A "pure" LSE child watching the Apollo 17 broadcast in 1972 would more likely have thought something more practical, like "that's impressive work" or "I should study hard so I can have a good career". Hernández took the visionary leap: I will be that. The leap does suggest a certain Ne accent in him beyond the usual LSE standard, a capacity for imaginative identification across the gap of evident impossibility. Later, in a National Geographic interview, he described it as "a spiritual pull". 

Young Jose Hernández

His father's recipe, which Hernández has retold in nearly every public speech he has given for twenty years, is the following five steps, with Hernández himself eventually adding a sixth:

Define your goal.

Recognize how far you are from it.

Draw a roadmap to get there.

Prepare and educate yourself for the challenge.

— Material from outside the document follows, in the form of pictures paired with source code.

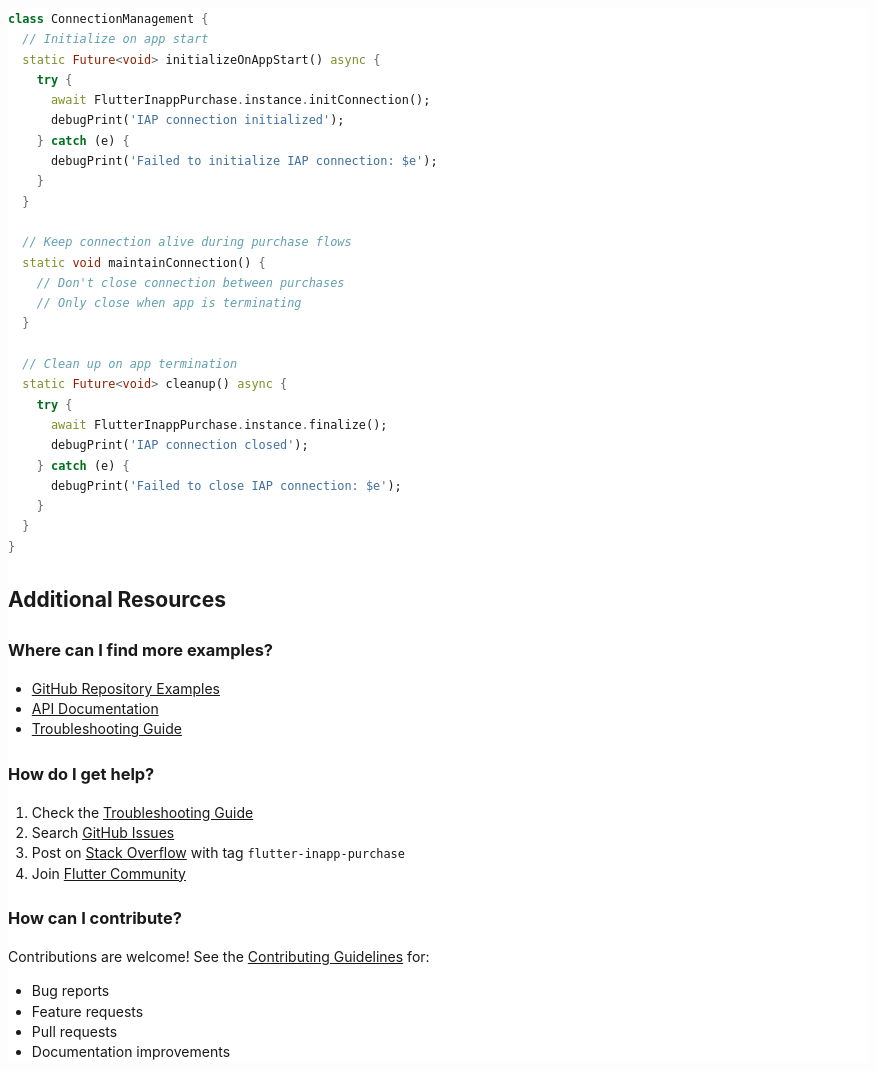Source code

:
 ```dart
class ConnectionManagement {
  // Initialize on app start
  static Future<void> initializeOnAppStart() async {
    try {
      await FlutterInappPurchase.instance.initConnection();
      debugPrint('IAP connection initialized');
    } catch (e) {
      debugPrint('Failed to initialize IAP connection: $e');
    }
  }

  // Keep connection alive during purchase flows
  static void maintainConnection() {
    // Don't close connection between purchases
    // Only close when app is terminating
  }

  // Clean up on app termination
  static Future<void> cleanup() async {
    try {
      await FlutterInappPurchase.instance.finalize();
      debugPrint('IAP connection closed');
    } catch (e) {
      debugPrint('Failed to close IAP connection: $e');
    }
  }
}
```

## Additional Resources

### Where can I find more examples?

- [GitHub Repository Examples](https://github.com/hyochan/flutter_inapp_purchase/tree/main/example)
- [API Documentation](../api/flutter-inapp-purchase.md)
- [Troubleshooting Guide](./troubleshooting.md)

### How do I get help?

1. Check the [Troubleshooting Guide](./troubleshooting.md)
2. Search [GitHub Issues](https://github.com/hyochan/flutter_inapp_purchase/issues)
3. Post on [Stack Overflow](https://stackoverflow.com/questions/tagged/flutter-inapp-purchase) with tag `flutter-inapp-purchase`
4. Join [Flutter Community](https://flutter.dev/community)

### How can I contribute?

Contributions are welcome! See the [Contributing Guidelines](https://github.com/hyochan/flutter_inapp_purchase/blob/main/CONTRIBUTING.md) for:

- Bug reports
- Feature requests
- Pull requests
- Documentation improvements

Develop a work ethic second to none — always give more than expected.

(Hernández's addition) Persist.

The content here is about preparation and work ethic rather than LIE-ish strategic positioning and opportunity recognition. The fact that it came from a third-grade-educated migrant farmworker father who never imagined NASA is consistent with this: LSE wisdom is the kind of practical-disciplinary wisdom that travels well across class, taught through example and proverb rather than through formal management literature.

The LSE base shows itself in how Hernández actually followed this advice. After studying electrical engineering in college, he went to work at Lawrence Livermore National Laboratory projects that were both interesting from a technical point of view and useful practically. One of the most important things he did there was help create the first full-field digital mammography system for finding breast cancer early. This is quite LSE-style engineering: methodical applied technical work delivering measurable welfare benefits through patient sustained labor. It's not by accident that LSE is the most "caretaking" of all logical types.

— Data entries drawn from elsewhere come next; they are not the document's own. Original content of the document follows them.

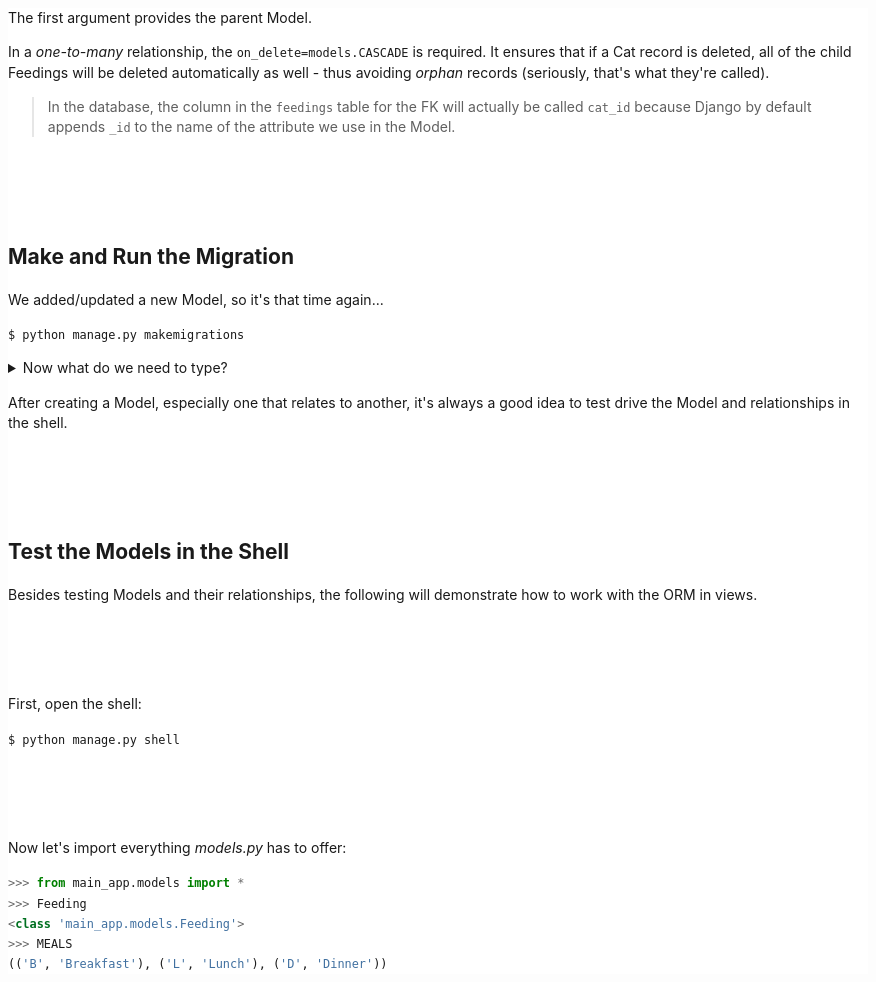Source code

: The first argument provides the parent Model.

In a _one-to-many_ relationship, the `on_delete=models.CASCADE` is required.  It ensures that if a Cat record is deleted, all of the child Feedings will be deleted automatically as well - thus avoiding _orphan_ records (seriously, that's what they're called).

> In the database, the column in the `feedings` table for the FK will actually be called `cat_id` because Django by default appends `_id` to the name of the attribute we use in the Model.

<br>
<br>
<br>

## Make and Run the Migration

We added/updated a new Model, so it's that time again...

```bash
$ python manage.py makemigrations
```

<details><summary>
		Now what do we need to type?
	</summary></details>

After creating a Model, especially one that relates to another, it's always a good idea to test drive the Model and relationships in the shell.

<br>
<br>
<br>

## Test the Models in the Shell

Besides testing Models and their relationships, the following will demonstrate how to work with the ORM in views.

<br>
<br>
<br>

First, open the shell:

```bash
$ python manage.py shell
```

<br>
<br>
<br>

Now let's import everything _models.py_ has to offer:

```python
>>> from main_app.models import *
>>> Feeding
<class 'main_app.models.Feeding'>
>>> MEALS
(('B', 'Breakfast'), ('L', 'Lunch'), ('D', 'Dinner'))
```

Hernández applied to NASA's astronaut program eleven times across approximately fifteen years and was rejected each time, showing the LSE "Workaholic No. 1" and "apply more efforts in the same direction" traits. On the twelfth application in 2004, when he was 41 years old, NASA accepted him into the 19th astronaut class.

He served as a specialist on STS-128 aboard Space Shuttle Discovery in August 2009, a fourteen-day mission to the International Space Station transferring seven tons of equipment and supplies. The role involved operating the robotic arm and supporting the cargo transfer — technical work requiring ability to see immediate dangers right away, and disciplined execution under demanding conditions with no room for error. This is the type strength, and Hernández executed the mission cleanly. The distinctive personal touch was that he became the first astronaut to tweet from space in Spanish.

"Imposter syndrome happens at all levels. When that happens, take a safety time out. Focus on your past accomplishments. Convince yourself that you belong. Throw that imposter syndrome out the window and believe in yourself."

The post-NASA trajectory shows the LSE base extending into multiple domains with the ILE accent supplying the willingness to engage heterogeneous projects. He ran for Congress in California's 10th district in 2012 (Democratic candidate, narrowly defeated), founded a winery where he is personally invoved with winemaking rather than just being a passive investor. "When I retired and came back to California, I wanted to get back on a tractor", he explained. He has five children.

"It doesn't matter where you start, it's where you end up."

This line of his is recognizably LSE wisdom — the outcome is a result of sustained work. He certainly has earned the right to say it. The ILE accent gave him a goal sufficiently improbable to require thirty-one years of methodical preparation in the first place. In general, having both strongvalued Te and strongvalued Ne is a relatively rare case (the benefit ILE-LSE pair is usually quite distant in its members' place on the N-S dichotomy), but, as I have seen when writing this description, quite an attractive one.